There is always a light

There is always a light
Don't be afraid if you are alone or surrounded by darkness. In some part of the world, the day has just begun. There is a always a light waiting for you to find your way to touch its radiance.

Friday, March 5, 2010

Imperial Retreat

By Bidisha Bagchi
St Joseph, Michigan, USA
Bidisha Bagchi

SHAANXI has been at the forefront of Chinese history since time immemorial, as has the River Wei, a tributary of the Huang Ho, better known as the Yellow River. The river meanders through fertile central Shaanxi paralleling the biggest mountain range in the province, the Qingling Mountains.

Li Shan or Mount Li is on the northern side of the Qingling Mountains, near Lintong Town in Xi'an City. At almost 1300 m above sea level, its highest peak is Jiulongding or Black Horse Mountain, so named because it resembles a galloping horse and looks quite dramatic from a distance. The mountain was a retreat during the Tang Dynasty when Emperors enjoyed the hot springs at its foothills and the surrounding landscape views.

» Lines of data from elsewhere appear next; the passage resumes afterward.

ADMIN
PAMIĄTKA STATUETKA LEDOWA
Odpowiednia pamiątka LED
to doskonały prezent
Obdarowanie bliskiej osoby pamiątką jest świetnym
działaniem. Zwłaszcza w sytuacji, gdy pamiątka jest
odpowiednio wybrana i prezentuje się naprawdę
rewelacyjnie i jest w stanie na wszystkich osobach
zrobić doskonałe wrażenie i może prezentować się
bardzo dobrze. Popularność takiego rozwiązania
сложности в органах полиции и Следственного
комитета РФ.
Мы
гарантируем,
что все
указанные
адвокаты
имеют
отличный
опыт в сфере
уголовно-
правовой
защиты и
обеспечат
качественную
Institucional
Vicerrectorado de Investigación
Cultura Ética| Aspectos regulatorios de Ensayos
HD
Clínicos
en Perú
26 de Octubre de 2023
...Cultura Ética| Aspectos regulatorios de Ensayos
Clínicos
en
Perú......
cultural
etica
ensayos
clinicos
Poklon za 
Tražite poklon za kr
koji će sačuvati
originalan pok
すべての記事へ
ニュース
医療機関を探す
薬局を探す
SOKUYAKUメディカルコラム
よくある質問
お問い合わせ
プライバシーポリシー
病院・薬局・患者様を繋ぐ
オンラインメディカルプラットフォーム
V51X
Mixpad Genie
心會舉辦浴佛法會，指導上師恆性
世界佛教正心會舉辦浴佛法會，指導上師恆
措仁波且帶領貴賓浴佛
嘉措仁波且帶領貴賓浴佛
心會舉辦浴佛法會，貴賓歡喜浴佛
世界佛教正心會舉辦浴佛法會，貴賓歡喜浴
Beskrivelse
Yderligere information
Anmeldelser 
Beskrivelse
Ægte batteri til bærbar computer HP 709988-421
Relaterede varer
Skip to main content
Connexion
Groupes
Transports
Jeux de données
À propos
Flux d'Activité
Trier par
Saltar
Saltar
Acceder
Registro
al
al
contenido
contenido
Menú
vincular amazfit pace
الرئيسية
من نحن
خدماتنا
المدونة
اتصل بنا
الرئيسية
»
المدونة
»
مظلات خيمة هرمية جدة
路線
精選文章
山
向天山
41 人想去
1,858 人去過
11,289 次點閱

One morning, we set off for Mount Li, admiring from a distance the pine and cypress trees that looked as if they were closely hugging each other on the slopes. We alighted at the street from where a narrow yet gentle slope led us to the base of the cable car.

The journey on the ropeway was 10 minutes as the gondolas glided over the Huaqing hot springs and later over the lush green forests and hiking trails. The car stopped at a beautiful terrace, done in typical Tang Dynasty architecture. The panorama from the terrace, with the mountain as its centre point, was fascinating. Admiring nature’s casual stroke of the paint brush, we decided to go further.

At one end of the terrace, a narrow path led up to the mountain and on the way to the top were the Banhu Stone and the Forced Remonstration Pavilion, constructed to commemorate the Xi'an Incident. There, a large part of a rock is engraved with figures and writings describing the event that happened in 1936 when the nationalist leader Chiang Kai-Shek was captured by one of his own generals in order to force him to postpone the war on the Chinese until the invading Japanese had been driven out of the country.

On our way back we once again halted at the Huaqing Hot Springs. Since this was our second visit to this place, this time we decided to concentrate on everything else other than the hot springs. Here, we even got a glimpse of the room where the Generalissimo was actually captured. It was a very nicely set up room. Interestingly, photography isn’t allowed inside the premises but picture postcards are openly sold outside. So we did our bit of shopping to remember the incident.

Apart from the usual ‘hot springs’ of various shapes and sizes used by the royals as well as subordinates, the premises has a few lovely structures and statues too. Notable among all is the statue of Yang-Guifei, one of the four most beautiful women of ancient China and the concubine of Emperor Xuanzhong. The beautifully carved white marble statue is placed by a pool and is the top photo stop for all visitors.

Huan Garden within the premises was the former garden of the Huaqing Palace and the Flying Glow Hall, popularly called the Feixia Ge, was another artistic structure to look out for. In popular legend, the Flying Glow Hall was once the place from where Yang Guifei would enjoy the view and dry her long wet hair… What a luxury, given the modern alternative is a noisy if electric speedy hairdryer!

The most artistic display in the Huan Garden was undoubtedly a long white marble mural describing a royal feast in which the concubine Yang was sent for by the Emperor. The figures are intricately carved and painted and the elaborate spread shown in the carving spoke eloquently of the royal repasts of that time.

On our way back to the city, we halted at the Shaanxi History Museum, one of the best in China. It is divided into three distinct sections and built in the classical Tang style. Thousands of objects are displayed chronologically, many of which have never been put on display earlier.

The ground floor displays artifacts relating to China’s pre historic as well as early dynastic days. Impressive displays include objects from Shang, Western Zhou and Qin dynasties ranging from bronze artifacts, burial objects and even four of the original Terracotta Warrior statues brought in from the tomb of Qin Shi Huang. Items and relics from Han, Western Wei and Northern Zhou dynasties adorn the second section while the third section is full of intricately crafted statues, pale green glazed misi pottery and fascinating murals from the Tang dynasty.